— Problem description —
Lines from the top of the entries through the line that has "classification system for" must be duplicated exactly, and no others.

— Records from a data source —

◇ ◇ ◇ ◇ ◇

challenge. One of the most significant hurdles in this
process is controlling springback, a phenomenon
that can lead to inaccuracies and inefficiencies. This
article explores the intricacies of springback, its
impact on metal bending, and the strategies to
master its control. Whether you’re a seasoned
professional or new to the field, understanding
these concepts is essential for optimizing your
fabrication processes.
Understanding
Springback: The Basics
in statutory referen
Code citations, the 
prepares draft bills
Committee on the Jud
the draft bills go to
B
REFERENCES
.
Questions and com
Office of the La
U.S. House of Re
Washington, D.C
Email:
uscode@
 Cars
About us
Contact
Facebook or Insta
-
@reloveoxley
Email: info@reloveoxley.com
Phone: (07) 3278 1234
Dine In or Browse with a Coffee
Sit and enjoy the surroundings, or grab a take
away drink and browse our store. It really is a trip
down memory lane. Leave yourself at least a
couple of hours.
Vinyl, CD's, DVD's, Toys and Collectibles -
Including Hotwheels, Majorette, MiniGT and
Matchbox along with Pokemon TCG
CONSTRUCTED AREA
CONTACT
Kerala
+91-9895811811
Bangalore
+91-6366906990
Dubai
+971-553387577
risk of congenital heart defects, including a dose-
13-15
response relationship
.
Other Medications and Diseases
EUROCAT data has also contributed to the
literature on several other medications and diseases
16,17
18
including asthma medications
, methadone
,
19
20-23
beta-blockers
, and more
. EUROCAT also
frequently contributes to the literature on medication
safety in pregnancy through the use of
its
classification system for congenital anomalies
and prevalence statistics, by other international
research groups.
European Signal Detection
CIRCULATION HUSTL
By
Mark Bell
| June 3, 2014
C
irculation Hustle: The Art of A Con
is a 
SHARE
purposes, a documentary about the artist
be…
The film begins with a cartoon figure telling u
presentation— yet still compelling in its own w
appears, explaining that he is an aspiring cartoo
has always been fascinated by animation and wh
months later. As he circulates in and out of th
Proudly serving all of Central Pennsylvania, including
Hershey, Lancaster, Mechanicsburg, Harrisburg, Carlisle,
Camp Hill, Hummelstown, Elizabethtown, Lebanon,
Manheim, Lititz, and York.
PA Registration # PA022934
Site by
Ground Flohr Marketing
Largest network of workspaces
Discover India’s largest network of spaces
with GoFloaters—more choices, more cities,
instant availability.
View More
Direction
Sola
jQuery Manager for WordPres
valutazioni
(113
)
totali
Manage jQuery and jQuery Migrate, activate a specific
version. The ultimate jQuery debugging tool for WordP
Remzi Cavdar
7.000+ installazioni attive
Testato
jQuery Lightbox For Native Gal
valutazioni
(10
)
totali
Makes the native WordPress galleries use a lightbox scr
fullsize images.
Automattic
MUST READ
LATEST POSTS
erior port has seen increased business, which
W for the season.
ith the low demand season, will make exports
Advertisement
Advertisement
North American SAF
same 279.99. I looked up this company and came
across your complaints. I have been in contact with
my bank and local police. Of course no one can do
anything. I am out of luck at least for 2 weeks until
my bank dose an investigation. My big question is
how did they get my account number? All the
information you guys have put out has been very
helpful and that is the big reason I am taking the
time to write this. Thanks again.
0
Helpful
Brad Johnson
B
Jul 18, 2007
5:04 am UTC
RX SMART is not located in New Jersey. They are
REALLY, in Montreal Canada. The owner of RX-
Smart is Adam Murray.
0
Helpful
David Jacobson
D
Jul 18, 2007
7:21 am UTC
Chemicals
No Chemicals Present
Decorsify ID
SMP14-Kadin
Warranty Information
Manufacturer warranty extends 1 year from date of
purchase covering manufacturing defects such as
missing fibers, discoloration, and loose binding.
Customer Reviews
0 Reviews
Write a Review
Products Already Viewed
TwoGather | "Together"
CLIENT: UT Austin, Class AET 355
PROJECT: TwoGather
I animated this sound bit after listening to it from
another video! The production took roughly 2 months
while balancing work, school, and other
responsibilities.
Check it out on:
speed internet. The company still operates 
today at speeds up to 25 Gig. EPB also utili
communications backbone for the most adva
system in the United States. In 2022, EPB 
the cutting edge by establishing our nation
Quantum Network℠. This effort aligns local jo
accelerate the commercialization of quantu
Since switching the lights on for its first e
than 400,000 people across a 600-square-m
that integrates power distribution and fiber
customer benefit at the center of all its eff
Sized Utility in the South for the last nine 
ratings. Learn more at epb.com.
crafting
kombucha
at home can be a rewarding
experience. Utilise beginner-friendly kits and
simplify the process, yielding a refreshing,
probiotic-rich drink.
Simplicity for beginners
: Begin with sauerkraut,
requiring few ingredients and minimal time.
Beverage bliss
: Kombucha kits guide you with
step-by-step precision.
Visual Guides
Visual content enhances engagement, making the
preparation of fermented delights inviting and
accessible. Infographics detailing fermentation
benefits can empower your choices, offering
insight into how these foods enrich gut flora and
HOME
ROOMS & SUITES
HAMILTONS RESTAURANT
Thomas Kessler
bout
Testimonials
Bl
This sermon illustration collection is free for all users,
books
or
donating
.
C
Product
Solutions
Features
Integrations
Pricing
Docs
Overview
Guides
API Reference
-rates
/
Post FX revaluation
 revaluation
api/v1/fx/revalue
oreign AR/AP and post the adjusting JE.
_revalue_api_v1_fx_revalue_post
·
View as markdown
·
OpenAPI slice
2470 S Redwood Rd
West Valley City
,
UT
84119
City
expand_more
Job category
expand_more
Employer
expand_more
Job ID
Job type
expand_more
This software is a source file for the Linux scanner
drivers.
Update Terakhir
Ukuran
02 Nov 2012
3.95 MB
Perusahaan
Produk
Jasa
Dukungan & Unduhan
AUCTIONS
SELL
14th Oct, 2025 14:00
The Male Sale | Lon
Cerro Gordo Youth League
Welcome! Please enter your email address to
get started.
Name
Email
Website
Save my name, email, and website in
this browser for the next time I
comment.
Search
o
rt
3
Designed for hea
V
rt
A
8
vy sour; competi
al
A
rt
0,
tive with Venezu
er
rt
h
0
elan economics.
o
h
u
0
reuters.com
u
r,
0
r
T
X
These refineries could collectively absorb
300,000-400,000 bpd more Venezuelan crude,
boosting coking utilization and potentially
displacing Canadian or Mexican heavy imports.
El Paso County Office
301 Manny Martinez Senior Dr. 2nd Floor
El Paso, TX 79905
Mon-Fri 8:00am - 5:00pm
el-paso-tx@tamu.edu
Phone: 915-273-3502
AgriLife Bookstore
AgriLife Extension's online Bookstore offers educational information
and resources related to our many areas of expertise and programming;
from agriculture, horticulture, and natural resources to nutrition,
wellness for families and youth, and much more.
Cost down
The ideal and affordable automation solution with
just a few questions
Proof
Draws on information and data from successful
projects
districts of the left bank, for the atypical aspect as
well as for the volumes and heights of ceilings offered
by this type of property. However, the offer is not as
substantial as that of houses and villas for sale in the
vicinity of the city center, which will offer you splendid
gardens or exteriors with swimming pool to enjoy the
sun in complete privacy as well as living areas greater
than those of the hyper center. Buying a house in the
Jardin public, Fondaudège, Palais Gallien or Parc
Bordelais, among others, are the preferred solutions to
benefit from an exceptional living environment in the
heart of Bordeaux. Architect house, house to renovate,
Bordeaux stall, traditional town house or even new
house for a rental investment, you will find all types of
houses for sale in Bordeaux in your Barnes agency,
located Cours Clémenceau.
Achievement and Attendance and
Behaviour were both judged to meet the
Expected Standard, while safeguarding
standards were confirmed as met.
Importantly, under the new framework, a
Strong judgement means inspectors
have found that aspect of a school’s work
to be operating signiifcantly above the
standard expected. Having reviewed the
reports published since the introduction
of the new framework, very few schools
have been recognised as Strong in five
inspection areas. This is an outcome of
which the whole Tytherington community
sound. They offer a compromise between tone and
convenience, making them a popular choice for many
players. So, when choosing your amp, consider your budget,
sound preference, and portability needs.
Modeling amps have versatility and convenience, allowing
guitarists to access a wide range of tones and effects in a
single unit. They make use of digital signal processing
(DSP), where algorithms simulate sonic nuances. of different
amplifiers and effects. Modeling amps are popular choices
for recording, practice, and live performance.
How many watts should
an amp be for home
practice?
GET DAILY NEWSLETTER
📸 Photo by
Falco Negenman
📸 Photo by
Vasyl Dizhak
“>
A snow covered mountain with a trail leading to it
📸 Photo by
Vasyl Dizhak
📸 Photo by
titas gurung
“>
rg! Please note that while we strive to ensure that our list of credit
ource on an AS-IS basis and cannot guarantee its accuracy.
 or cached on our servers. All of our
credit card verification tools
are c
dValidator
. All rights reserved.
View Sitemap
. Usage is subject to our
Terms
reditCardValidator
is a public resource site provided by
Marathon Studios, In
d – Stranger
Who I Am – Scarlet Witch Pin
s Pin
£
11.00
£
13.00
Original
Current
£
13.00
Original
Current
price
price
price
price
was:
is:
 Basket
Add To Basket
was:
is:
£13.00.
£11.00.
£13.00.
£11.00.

◇ ◇ ◇ ◇ ◇

— Completed task —
challenge. One of the most significant hurdles in this
process is controlling springback, a phenomenon
that can lead to inaccuracies and inefficiencies. This
article explores the intricacies of springback, its
impact on metal bending, and the strategies to
master its control. Whether you’re a seasoned
professional or new to the field, understanding
these concepts is essential for optimizing your
fabrication processes.
Understanding
Springback: The Basics
in statutory referen
Code citations, the 
prepares draft bills
Committee on the Jud
the draft bills go to
B
REFERENCES
.
Questions and com
Office of the La
U.S. House of Re
Washington, D.C
Email:
uscode@
 Cars
About us
Contact
Facebook or Insta
-
@reloveoxley
Email: info@reloveoxley.com
Phone: (07) 3278 1234
Dine In or Browse with a Coffee
Sit and enjoy the surroundings, or grab a take
away drink and browse our store. It really is a trip
down memory lane. Leave yourself at least a
couple of hours.
Vinyl, CD's, DVD's, Toys and Collectibles -
Including Hotwheels, Majorette, MiniGT and
Matchbox along with Pokemon TCG
CONSTRUCTED AREA
CONTACT
Kerala
+91-9895811811
Bangalore
+91-6366906990
Dubai
+971-553387577
risk of congenital heart defects, including a dose-
13-15
response relationship
.
Other Medications and Diseases
EUROCAT data has also contributed to the
literature on several other medications and diseases
16,17
18
including asthma medications
, methadone
,
19
20-23
beta-blockers
, and more
. EUROCAT also
frequently contributes to the literature on medication
safety in pregnancy through the use of
its
classification system for congenital anomalies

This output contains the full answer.